* SUPPLIED MATERIAL
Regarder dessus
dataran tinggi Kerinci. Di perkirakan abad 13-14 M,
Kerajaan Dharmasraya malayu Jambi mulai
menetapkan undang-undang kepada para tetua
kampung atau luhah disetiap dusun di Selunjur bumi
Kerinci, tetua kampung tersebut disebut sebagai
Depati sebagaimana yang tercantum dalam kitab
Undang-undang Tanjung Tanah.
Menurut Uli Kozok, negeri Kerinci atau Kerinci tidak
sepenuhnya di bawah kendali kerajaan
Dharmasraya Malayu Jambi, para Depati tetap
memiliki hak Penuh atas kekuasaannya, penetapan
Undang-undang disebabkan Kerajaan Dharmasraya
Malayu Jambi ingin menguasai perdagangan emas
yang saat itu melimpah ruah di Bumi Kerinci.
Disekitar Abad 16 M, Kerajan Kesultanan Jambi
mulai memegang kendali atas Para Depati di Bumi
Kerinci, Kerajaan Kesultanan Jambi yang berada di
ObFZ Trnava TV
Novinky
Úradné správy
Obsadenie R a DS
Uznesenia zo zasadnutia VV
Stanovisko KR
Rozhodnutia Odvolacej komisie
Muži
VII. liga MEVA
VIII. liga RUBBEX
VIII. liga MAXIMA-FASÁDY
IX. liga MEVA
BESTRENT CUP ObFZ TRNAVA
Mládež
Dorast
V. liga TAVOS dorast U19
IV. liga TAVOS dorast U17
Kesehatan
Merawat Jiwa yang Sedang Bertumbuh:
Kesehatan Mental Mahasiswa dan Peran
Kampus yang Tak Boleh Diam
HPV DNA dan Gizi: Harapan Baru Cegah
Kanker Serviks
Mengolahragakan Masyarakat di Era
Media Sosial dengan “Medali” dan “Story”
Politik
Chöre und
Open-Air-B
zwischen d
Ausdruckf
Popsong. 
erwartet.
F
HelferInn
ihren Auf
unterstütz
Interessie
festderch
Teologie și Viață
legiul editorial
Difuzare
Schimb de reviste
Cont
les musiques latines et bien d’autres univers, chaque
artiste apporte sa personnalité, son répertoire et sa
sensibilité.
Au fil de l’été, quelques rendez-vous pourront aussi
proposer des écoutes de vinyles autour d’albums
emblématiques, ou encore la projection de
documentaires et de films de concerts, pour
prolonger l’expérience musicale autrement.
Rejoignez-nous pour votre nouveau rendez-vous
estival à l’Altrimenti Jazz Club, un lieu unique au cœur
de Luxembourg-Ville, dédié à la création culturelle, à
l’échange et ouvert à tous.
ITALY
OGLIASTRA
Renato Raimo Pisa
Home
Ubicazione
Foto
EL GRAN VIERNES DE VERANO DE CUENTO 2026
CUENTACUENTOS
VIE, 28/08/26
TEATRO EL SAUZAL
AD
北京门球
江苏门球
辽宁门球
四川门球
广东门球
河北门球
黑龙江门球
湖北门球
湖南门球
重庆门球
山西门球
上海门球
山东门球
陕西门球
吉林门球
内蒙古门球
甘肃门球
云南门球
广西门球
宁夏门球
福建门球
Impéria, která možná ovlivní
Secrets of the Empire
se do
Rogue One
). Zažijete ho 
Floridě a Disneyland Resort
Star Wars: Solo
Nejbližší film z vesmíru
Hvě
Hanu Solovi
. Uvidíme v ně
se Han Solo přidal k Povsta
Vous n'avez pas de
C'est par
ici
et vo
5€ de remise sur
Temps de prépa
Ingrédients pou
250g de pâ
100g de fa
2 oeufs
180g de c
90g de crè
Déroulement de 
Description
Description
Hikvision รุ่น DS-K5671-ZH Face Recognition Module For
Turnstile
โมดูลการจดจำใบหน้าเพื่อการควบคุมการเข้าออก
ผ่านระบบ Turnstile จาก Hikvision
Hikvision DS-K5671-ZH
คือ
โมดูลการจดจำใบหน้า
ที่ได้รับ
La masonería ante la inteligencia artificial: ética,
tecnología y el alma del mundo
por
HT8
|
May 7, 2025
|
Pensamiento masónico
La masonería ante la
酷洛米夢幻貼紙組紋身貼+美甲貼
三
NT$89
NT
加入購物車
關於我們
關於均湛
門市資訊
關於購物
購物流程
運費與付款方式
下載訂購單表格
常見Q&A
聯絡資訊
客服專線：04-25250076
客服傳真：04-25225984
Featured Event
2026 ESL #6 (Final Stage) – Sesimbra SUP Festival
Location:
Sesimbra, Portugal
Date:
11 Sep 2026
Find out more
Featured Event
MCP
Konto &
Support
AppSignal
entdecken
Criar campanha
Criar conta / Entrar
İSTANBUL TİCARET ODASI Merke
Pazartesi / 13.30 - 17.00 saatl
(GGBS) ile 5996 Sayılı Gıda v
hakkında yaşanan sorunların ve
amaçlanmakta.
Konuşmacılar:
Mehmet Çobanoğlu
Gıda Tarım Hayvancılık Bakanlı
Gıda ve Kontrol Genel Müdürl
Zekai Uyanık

* REQUIRED WORK
Reproduce every line of the listing above, keeping each one unchanged and in its original order.

* RESULT OF THIS EXERCISE
Regarder dessus
dataran tinggi Kerinci. Di perkirakan abad 13-14 M,
Kerajaan Dharmasraya malayu Jambi mulai
menetapkan undang-undang kepada para tetua
kampung atau luhah disetiap dusun di Selunjur bumi
Kerinci, tetua kampung tersebut disebut sebagai
Depati sebagaimana yang tercantum dalam kitab
Undang-undang Tanjung Tanah.
Menurut Uli Kozok, negeri Kerinci atau Kerinci tidak
sepenuhnya di bawah kendali kerajaan
Dharmasraya Malayu Jambi, para Depati tetap
memiliki hak Penuh atas kekuasaannya, penetapan
Undang-undang disebabkan Kerajaan Dharmasraya
Malayu Jambi ingin menguasai perdagangan emas
yang saat itu melimpah ruah di Bumi Kerinci.
Disekitar Abad 16 M, Kerajan Kesultanan Jambi
mulai memegang kendali atas Para Depati di Bumi
Kerinci, Kerajaan Kesultanan Jambi yang berada di
ObFZ Trnava TV
Novinky
Úradné správy
Obsadenie R a DS
Uznesenia zo zasadnutia VV
Stanovisko KR
Rozhodnutia Odvolacej komisie
Muži
VII. liga MEVA
VIII. liga RUBBEX
VIII. liga MAXIMA-FASÁDY
IX. liga MEVA
BESTRENT CUP ObFZ TRNAVA
Mládež
Dorast
V. liga TAVOS dorast U19
IV. liga TAVOS dorast U17
Kesehatan
Merawat Jiwa yang Sedang Bertumbuh:
Kesehatan Mental Mahasiswa dan Peran
Kampus yang Tak Boleh Diam
HPV DNA dan Gizi: Harapan Baru Cegah
Kanker Serviks
Mengolahragakan Masyarakat di Era
Media Sosial dengan “Medali” dan “Story”
Politik
Chöre und
Open-Air-B
zwischen d
Ausdruckf
Popsong. 
erwartet.
F
HelferInn
ihren Auf
unterstütz
Interessie
festderch
Teologie și Viață
legiul editorial
Difuzare
Schimb de reviste
Cont
les musiques latines et bien d’autres univers, chaque
artiste apporte sa personnalité, son répertoire et sa
sensibilité.
Au fil de l’été, quelques rendez-vous pourront aussi
proposer des écoutes de vinyles autour d’albums
emblématiques, ou encore la projection de
documentaires et de films de concerts, pour
prolonger l’expérience musicale autrement.
Rejoignez-nous pour votre nouveau rendez-vous
estival à l’Altrimenti Jazz Club, un lieu unique au cœur
de Luxembourg-Ville, dédié à la création culturelle, à
l’échange et ouvert à tous.
ITALY
OGLIASTRA
Renato Raimo Pisa
Home
Ubicazione
Foto
EL GRAN VIERNES DE VERANO DE CUENTO 2026
CUENTACUENTOS
VIE, 28/08/26
TEATRO EL SAUZAL
AD
北京门球
江苏门球
辽宁门球
四川门球
广东门球
河北门球
黑龙江门球
湖北门球
湖南门球
重庆门球
山西门球
上海门球
山东门球
陕西门球
吉林门球
内蒙古门球
甘肃门球
云南门球
广西门球
宁夏门球
福建门球
Impéria, která možná ovlivní
Secrets of the Empire
se do
Rogue One
). Zažijete ho 
Floridě a Disneyland Resort
Star Wars: Solo
Nejbližší film z vesmíru
Hvě
Hanu Solovi
. Uvidíme v ně
se Han Solo přidal k Povsta
Vous n'avez pas de
C'est par
ici
et vo
5€ de remise sur
Temps de prépa
Ingrédients pou
250g de pâ
100g de fa
2 oeufs
180g de c
90g de crè
Déroulement de 
Description
Description
Hikvision รุ่น DS-K5671-ZH Face Recognition Module For
Turnstile
โมดูลการจดจำใบหน้าเพื่อการควบคุมการเข้าออก
ผ่านระบบ Turnstile จาก Hikvision
Hikvision DS-K5671-ZH
คือ
โมดูลการจดจำใบหน้า
ที่ได้รับ
La masonería ante la inteligencia artificial: ética,
tecnología y el alma del mundo
por
HT8
|
May 7, 2025
|
Pensamiento masónico
La masonería ante la
酷洛米夢幻貼紙組紋身貼+美甲貼
三
NT$89
NT
加入購物車
關於我們
關於均湛
門市資訊
關於購物
購物流程
運費與付款方式
下載訂購單表格
常見Q&A
聯絡資訊
客服專線：04-25250076
客服傳真：04-25225984
Featured Event
2026 ESL #6 (Final Stage) – Sesimbra SUP Festival
Location:
Sesimbra, Portugal
Date:
11 Sep 2026
Find out more
Featured Event
MCP
Konto &
Support
AppSignal
entdecken
Criar campanha
Criar conta / Entrar
İSTANBUL TİCARET ODASI Merke
Pazartesi / 13.30 - 17.00 saatl
(GGBS) ile 5996 Sayılı Gıda v
hakkında yaşanan sorunların ve
amaçlanmakta.
Konuşmacılar:
Mehmet Çobanoğlu
Gıda Tarım Hayvancılık Bakanlı
Gıda ve Kontrol Genel Müdürl
Zekai Uyanık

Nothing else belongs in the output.